In-Person vs. Remote Mega Analysis:
Modeling the Student Impact Scenarios
In our first video for the In-Person vs. Remote Mega-Analysis, we will model the student changes associated with in-person and remote teaching scenarios at an example college or university.
The analysis includes modeling various levels of student retention, tuition growth rates, and expense initiatives including an upgrade to a learning management system, COVID-19 testing, and remote teaching infrastructure.
Why Does an In-Person vs. Remote Scenario Analysis Matter to Higher Education?
This is the biggest question facing higher education right now. Many financial leaders are asking themselves, “how would an in-person teaching scenario affect our financials versus moving to remote semesters for 2021 and 2022?"
Through this analysis series, we are hoping to help college and university decision-makers analyze and understand how the various impacts associated with these two scenarios can be modeled.
The Synario financial modeling software is ideal for this type of analysis, as it can layer in each micro-scenario and initiative independently, allowing finance professionals to explore their outlook faster than any other modeling software.
Welcome to the first video of our in-person vs. remote mega-analysis, where we examine how higher education institutions could model the various aspects of in-person vs remote teaching scenarios.
In this video, we’ll show how Synario can model student impacts associated with in-person vs. remote semesters in fiscal years 2021 and 2022.
– In-Person Scenario –
Here you can see we have our operating margin displaying our baseline projection until 2030. This projection shows what our operating margin would look like without the impacts of COVID-19.
Let's first look at our in-person teaching scenario vs. our baseline projection. In this scenario, students are returning to campus at close to full capacity, so we need to add COVID-19 testing and preparedness expenses.
In our in-person scenario drop-down, I’ve selected the in-person student micro-scenario as well as turned on the COVID-19 testing expense. By toggling the scenario on in the operating margin graph, I can quickly see how that scenario would differ from the baseline projection.

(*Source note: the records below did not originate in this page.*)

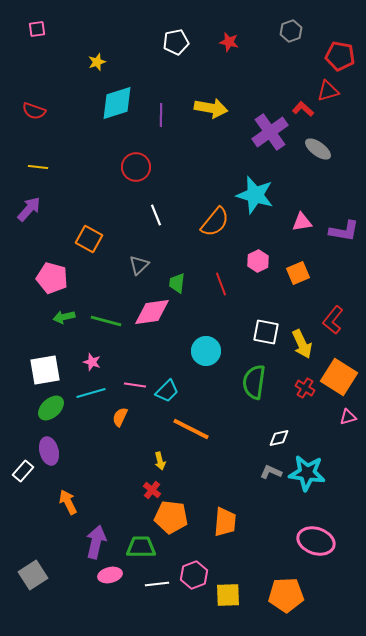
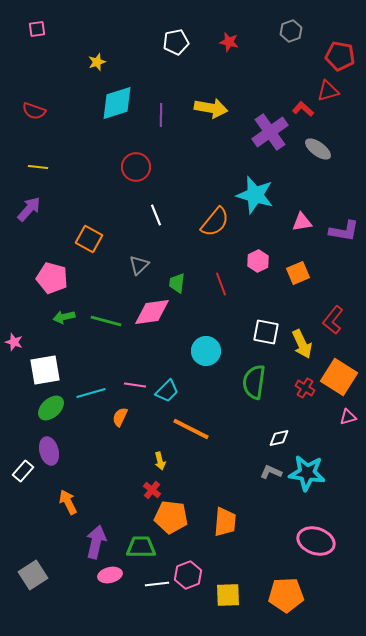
pink star at (92, 362): moved 78 px left, 20 px up
pink hexagon at (194, 575): moved 6 px left
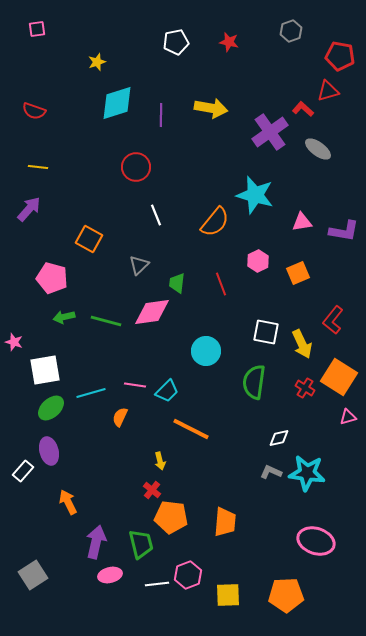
green trapezoid at (141, 547): moved 3 px up; rotated 76 degrees clockwise
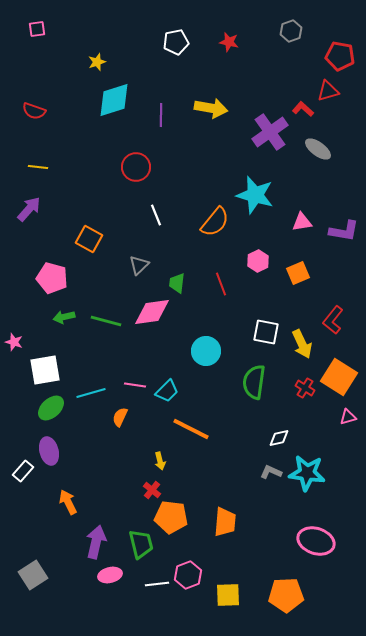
cyan diamond at (117, 103): moved 3 px left, 3 px up
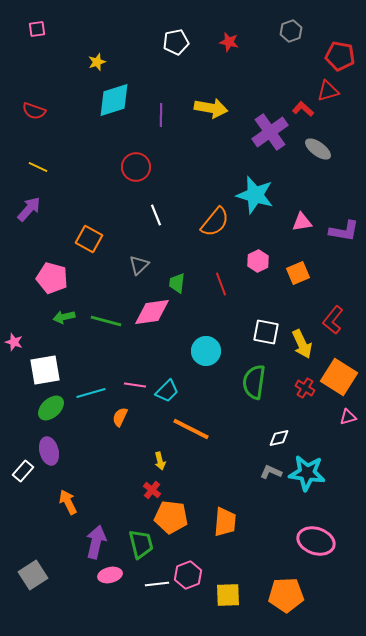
yellow line at (38, 167): rotated 18 degrees clockwise
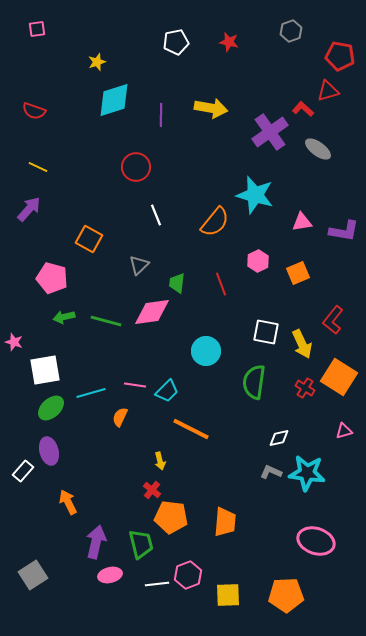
pink triangle at (348, 417): moved 4 px left, 14 px down
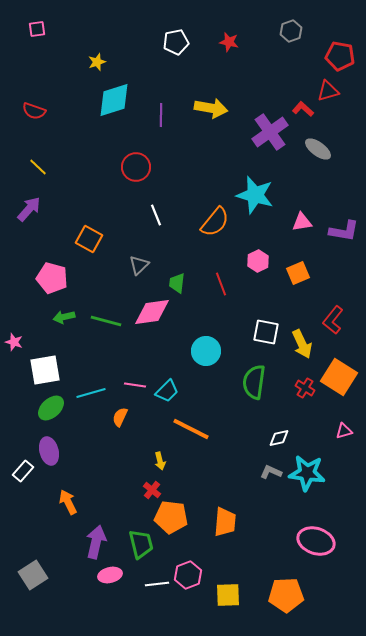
yellow line at (38, 167): rotated 18 degrees clockwise
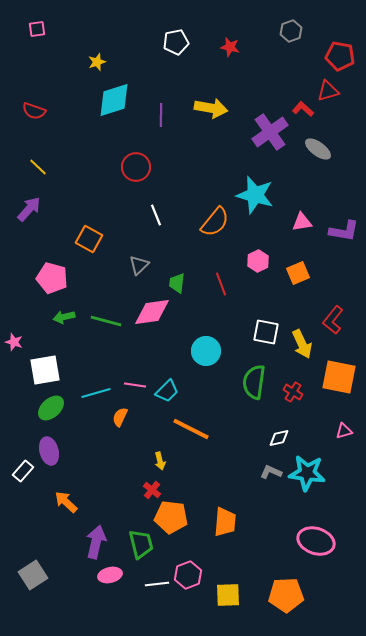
red star at (229, 42): moved 1 px right, 5 px down
orange square at (339, 377): rotated 21 degrees counterclockwise
red cross at (305, 388): moved 12 px left, 4 px down
cyan line at (91, 393): moved 5 px right
orange arrow at (68, 502): moved 2 px left; rotated 20 degrees counterclockwise
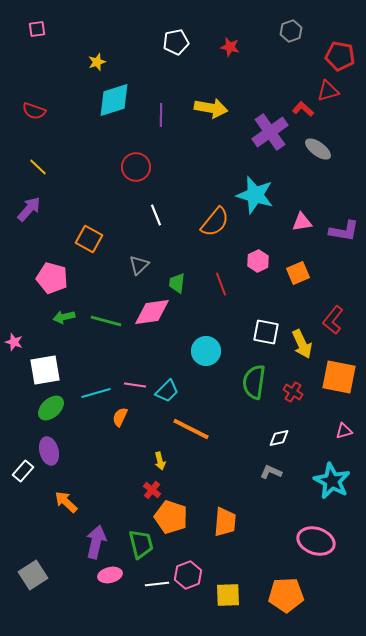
cyan star at (307, 473): moved 25 px right, 8 px down; rotated 21 degrees clockwise
orange pentagon at (171, 517): rotated 12 degrees clockwise
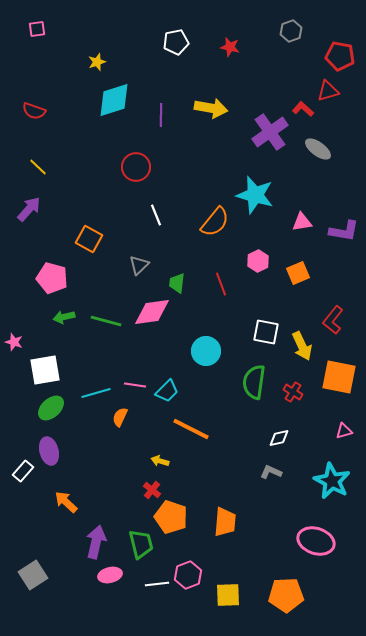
yellow arrow at (302, 344): moved 2 px down
yellow arrow at (160, 461): rotated 120 degrees clockwise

If we wanted to change the assumptions associated with student retention, we can simply enter a new number in the assumption table to the right and watch the scenario update automatically.
– Remote Scenario –
Moving to the remote scenario, we can select the appropriate student micro-scenario from the drop-down, as well as turn on the expenses associated with remote learning, which in this case are an enhanced learning management system and remote teaching equipment and infrastructure.
We can see from our student assumption table that the remote micro-scenario shows most students moving online for fiscal years 2021 and 2022 with a slight decrease in the tuition rate during those years.
By selecting the remote scenario from the toggles available on our Operating Margin graph, we can see that this scenario has a larger negative impact than the in-person scenario.
The Synario financial modeling software also makes it easy to see the difference between the two scenarios on our integrated financial statements. By selecting the difference toggle at the top of our statements, Synario will highlight the impacted line items across all three financial statements.